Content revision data

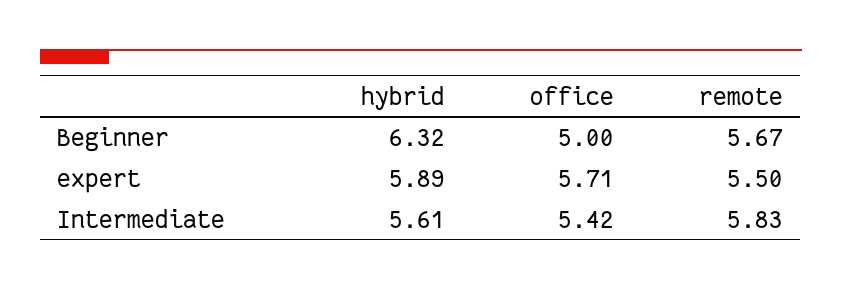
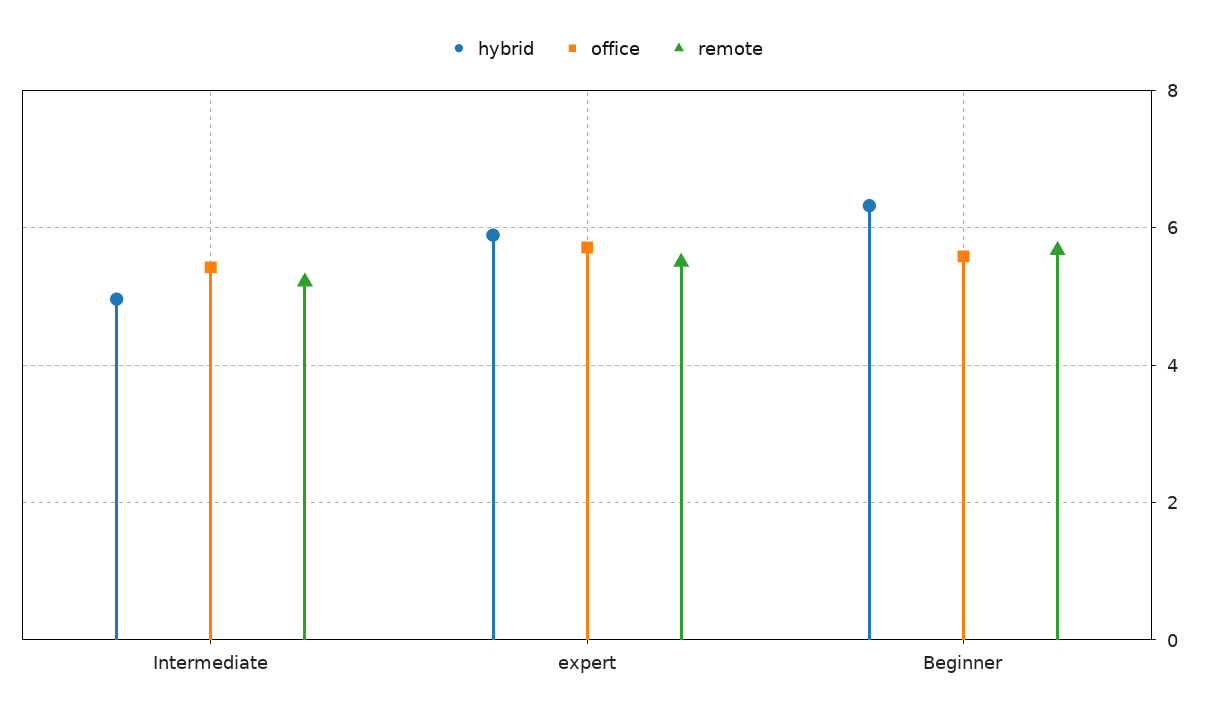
  {
    "hybrid": {
      "Beginner": 6.32,
      "expert": 5.89,
-     "Intermediate": 5.61
+     "Intermediate": 5
    },
    "office": {
-     "Beginner": 5,
+     "Beginner": 5.6,
      "expert": 5.71,
      "Intermediate": 5.42
    },
    "remote": {
      "Beginner": 5.67,
      "expert": 5.5,
-     "Intermediate": 5.83
+     "Intermediate": 5.2
    }
  }

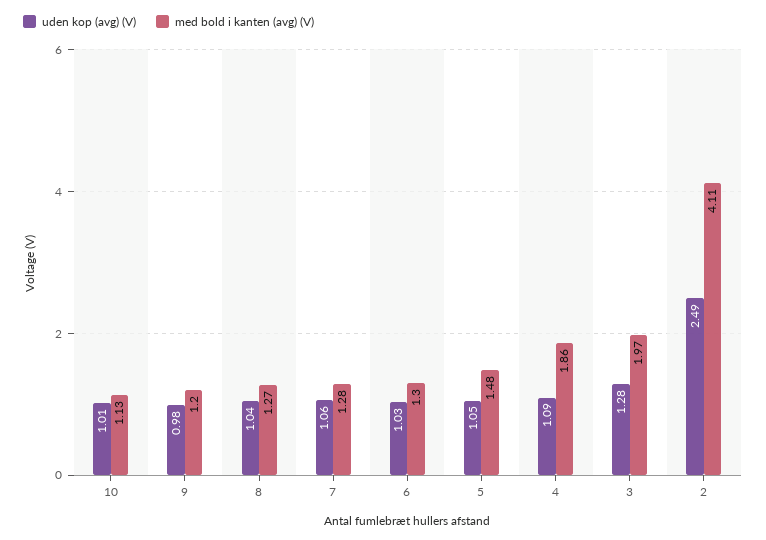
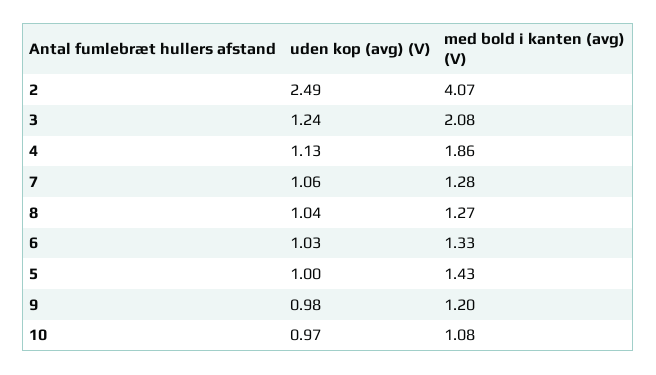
  {
    "uden kop (avg) (V)": {
-     "10": 1.01,
+     "10": 0.97,
      "9": 0.98,
      "8": 1.04,
      "7": 1.06,
      "6": 1.03,
-     "5": 1.05,
+     "5": 1,
-     "4": 1.09,
+     "4": 1.13,
-     "3": 1.28,
+     "3": 1.24,
      "2": 2.49
    },
    "med bold i kanten (avg) (V)": {
-     "10": 1.13,
+     "10": 1.08,
      "9": 1.2,
      "8": 1.27,
      "7": 1.28,
-     "6": 1.3,
+     "6": 1.33,
-     "5": 1.48,
+     "5": 1.43,
      "4": 1.86,
-     "3": 1.97,
+     "3": 2.08,
-     "2": 4.11
+     "2": 4.07
    }
  }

DIRECTIVE
The records above must be printed exactly; the pictures stay out.

SOLUTION FOR THIS PROBLEM
  {
    "hybrid": {
      "Beginner": 6.32,
      "expert": 5.89,
-     "Intermediate": 5.61
+     "Intermediate": 5
    },
    "office": {
-     "Beginner": 5,
+     "Beginner": 5.6,
      "expert": 5.71,
      "Intermediate": 5.42
    },
    "remote": {
      "Beginner": 5.67,
      "expert": 5.5,
-     "Intermediate": 5.83
+     "Intermediate": 5.2
    }
  }

  {
    "uden kop (avg) (V)": {
-     "10": 1.01,
+     "10": 0.97,
      "9": 0.98,
      "8": 1.04,
      "7": 1.06,
      "6": 1.03,
-     "5": 1.05,
+     "5": 1,
-     "4": 1.09,
+     "4": 1.13,
-     "3": 1.28,
+     "3": 1.24,
      "2": 2.49
    },
    "med bold i kanten (avg) (V)": {
-     "10": 1.13,
+     "10": 1.08,
      "9": 1.2,
      "8": 1.27,
      "7": 1.28,
-     "6": 1.3,
+     "6": 1.33,
-     "5": 1.48,
+     "5": 1.43,
      "4": 1.86,
-     "3": 1.97,
+     "3": 2.08,
-     "2": 4.11
+     "2": 4.07
    }
  }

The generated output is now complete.